Catholic universities and colleges in the United States have long occupied a distinct (and sometimes distinctly uncomfortable) position within the Catholic Church, part of the Catholic ecosystem, yet also independent of it. But now, that delicate balancing act may be undone as the weight of cultural pressures create a fissure between what the Catholic Church teaches and what Catholic universities practice.
The most recent example of these pressures was the surprise decision by the University of Notre Dame to restore contraceptive coverage in its employee and student health plans just days after announcing it would end such coverage under new rules issued by the Trump administration. Finally freed to duck the hated “contraceptive mandate,” the university realized that ending access to contraception for thousands of woman—many of whom aren’t even Catholic—was an epic PR blunder, which it admitted didn’t recognize “the plurality of religious and other convictions among its employees.”
A similar moment of cultural reckoning recently occurred at Georgetown University when two students accused a pro-“traditional” marriage group called Love Saxa of discriminating against LGBT students and asked the university to defund the organization. The students asserted that Love Saxa’s promotion of marriage as “a monogamous and permanent union between a man and a woman” ran afoul of the university’s rules for official student groups, which say that such groups can’t “foster hatred or intolerance of others because of their race, nationality, gender, religion or sexual preference.”
Amelia Irvine, the president of Love Saxa, had published a pro-abstinence before marriage op-ed in The Hoya, the Georgetown student newspaper, in which she asserted:
Love Saxa’s definition of marriage does not include same-sex couples, as we believe that marriage is a conjugal union on every level – emotional, spiritual, physical and mental – directed toward caring for biological children. To us, marriage is much more than commitment of love between two consenting adults.

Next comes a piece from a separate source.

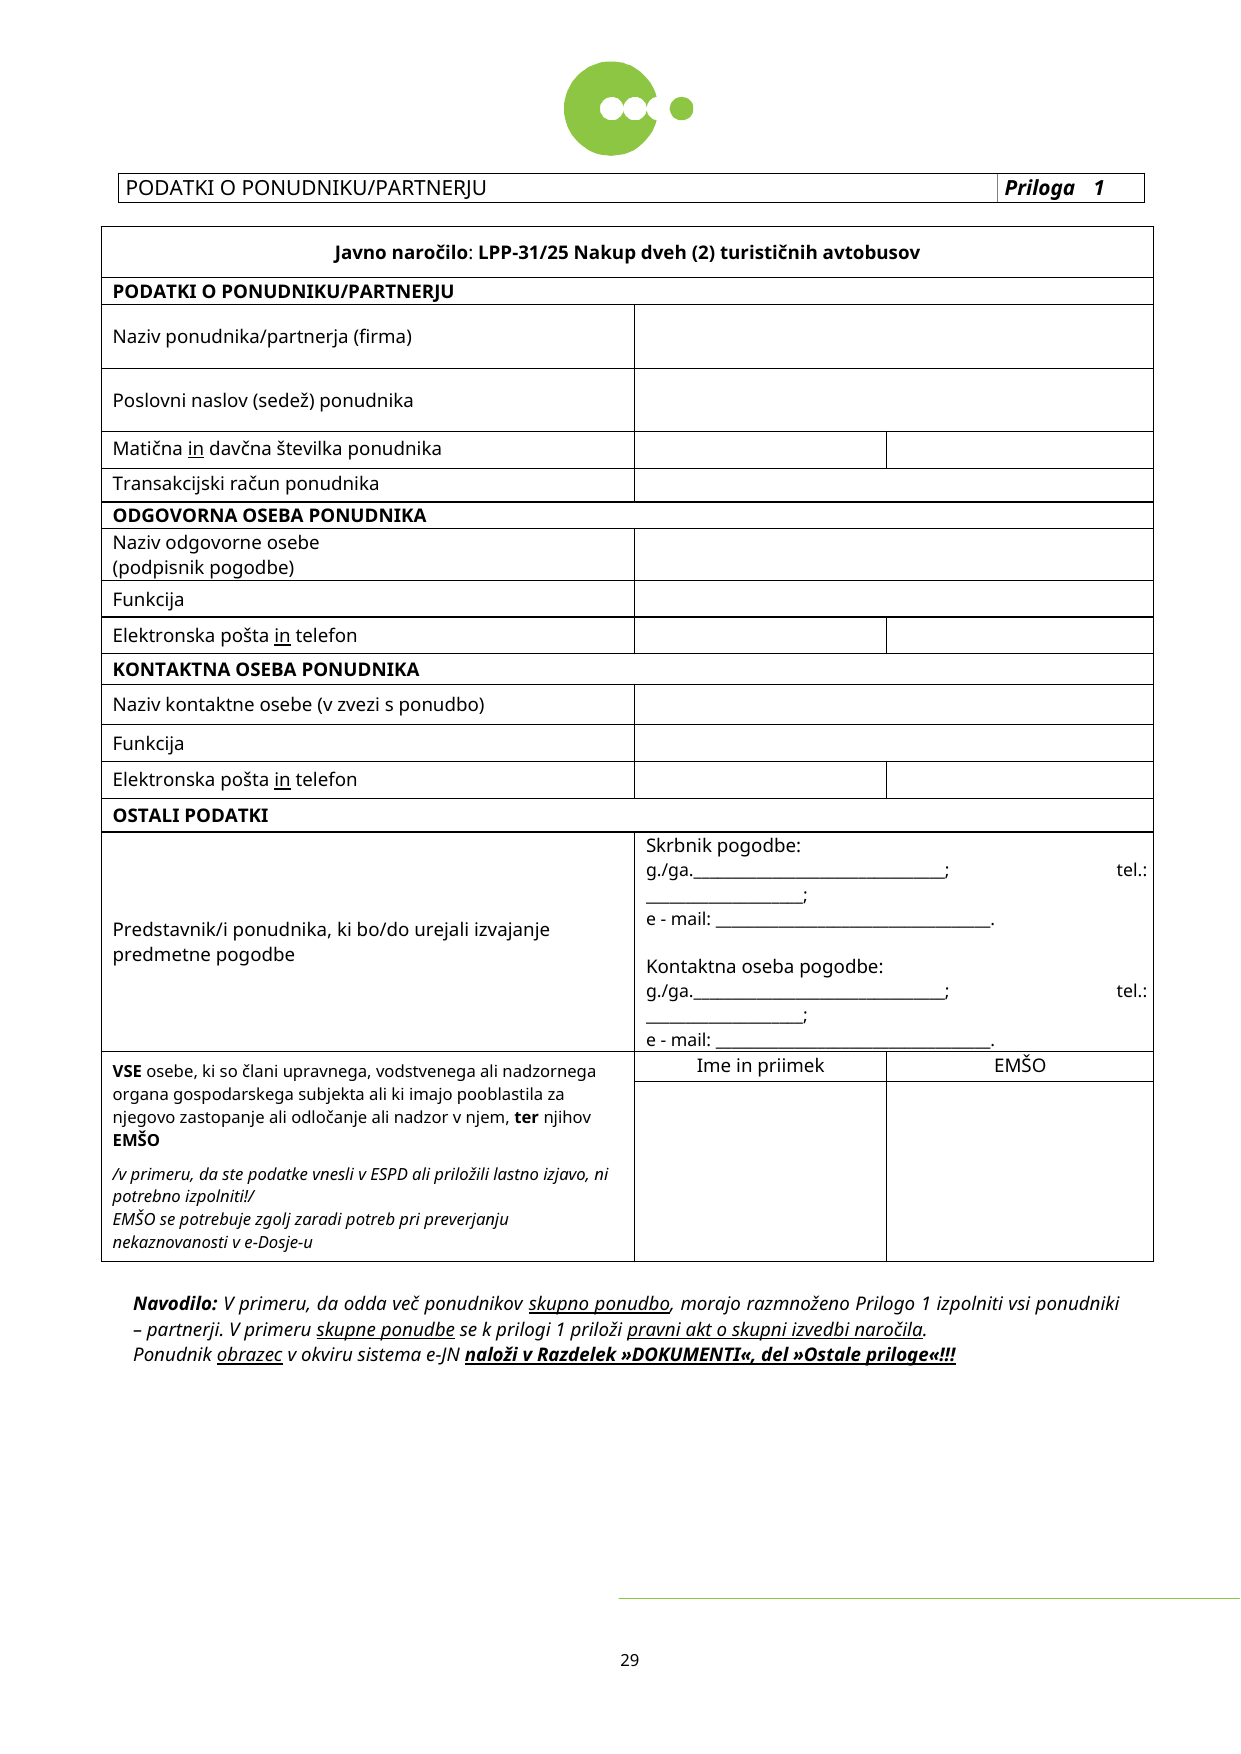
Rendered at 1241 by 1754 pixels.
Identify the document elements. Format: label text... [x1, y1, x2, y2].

An editorial in The Hoya said Irvine’s stance “fostered intolerance,” noting:
Marriage rights are vital to the LGBTQ community not only to enshrine equal rights, but also because of the tangible legal and financial benefits marriage allows in the United States, including tax benefits. Love Saxa’s advocacy of denying individuals’ rights on the basis of their sexual orientations is inherently intolerant. … Love Saxa’s constitution also identifies it as ‘a space [for students] to discuss their experiences of the harmful effects of a distorted view of human sexuality and the human person.’ By characterizing the LGBTQ experience as “a distorted view of human sexuality and the human person,” Love Saxa has codified a mission that is fundamentally intolerant and hateful.
The problem for Georgetown is that such intolerance of same-sex marriage is the official Catholic Church position, so it seems hard to see how they could discipline an organization for promoting what the Catholic Church teaches. As Love Saxa noted in a statement: “Our definition of ‘healthy relationships’ and ‘sexual integrity’ is synonymous with those of the Catholic Church, and therefore those of Georgetown University.”
When faced with the opposite conundrum by H*ya’s for Choice, a pro-choice student group that supports abortion rights in defiance of the Catholic Church’s position, the university responded by refusing to grant it official recognition, or any of the modest amount of university funding that such groups are allotted (about $250).
Love Saxa was defended by traditionalists such as Princeton’s Robert George, who said “there is something approaching absurdity in the idea that at a Catholic university a group ought to be defunded for upholding and teaching the idea of marriage and the principles of sexual morality upheld and taught by the Catholic Church.”
But it was also supported by Father James Martin, who has recently come under fire for his book supporting Catholic outreach to LGBT individuals, who told the Catholic News Agency:
Why should a student group that espouses Catholic teaching respectfully be defunded by a Catholic university? As long as Love Saxa treats LGBT people (both on campus and off campus) with ‘respect, compassion and sensitivity,’ as the Catechism requires, then they should be able to have their say on campus.
In the end, the Georgetown University Student Activities Committee voted 8-4 not to defund Love Saxa, which seems like the only decision the university could realistically make. Even if members of the committee believed that Love Saxa was intolerant, and by logical extension its position would lead to the suppression of homosexuality and homosexuals, it seems impossible that Georgetown could sanction an organization for supporting official church teaching.
Other high-profile Catholic universities have also come down on the side of Catholic teaching. Catholic University, which is the only officially Vatican-affiliated Catholic university in the United States, has repeatedly denied certification to CUAllies, an LGBT-rights student organization. When pressed for a reason, Catholic University President John Garvey told Teen Vogue that the university was committed to a “twofold approach” that both upheld the church’s teaching on “marriage and sexuality,” and its teaching “to treat gay and lesbian persons with respect, compassion, and sensitivity.”
But with Catholics strongly supporting both contraceptive access and same-sex marriage, increasingly Catholic universities may find that this two-step is insufficient to paper over the fundamental contradictions between Catholic teaching and accepted public morality and that a reckoning may be due.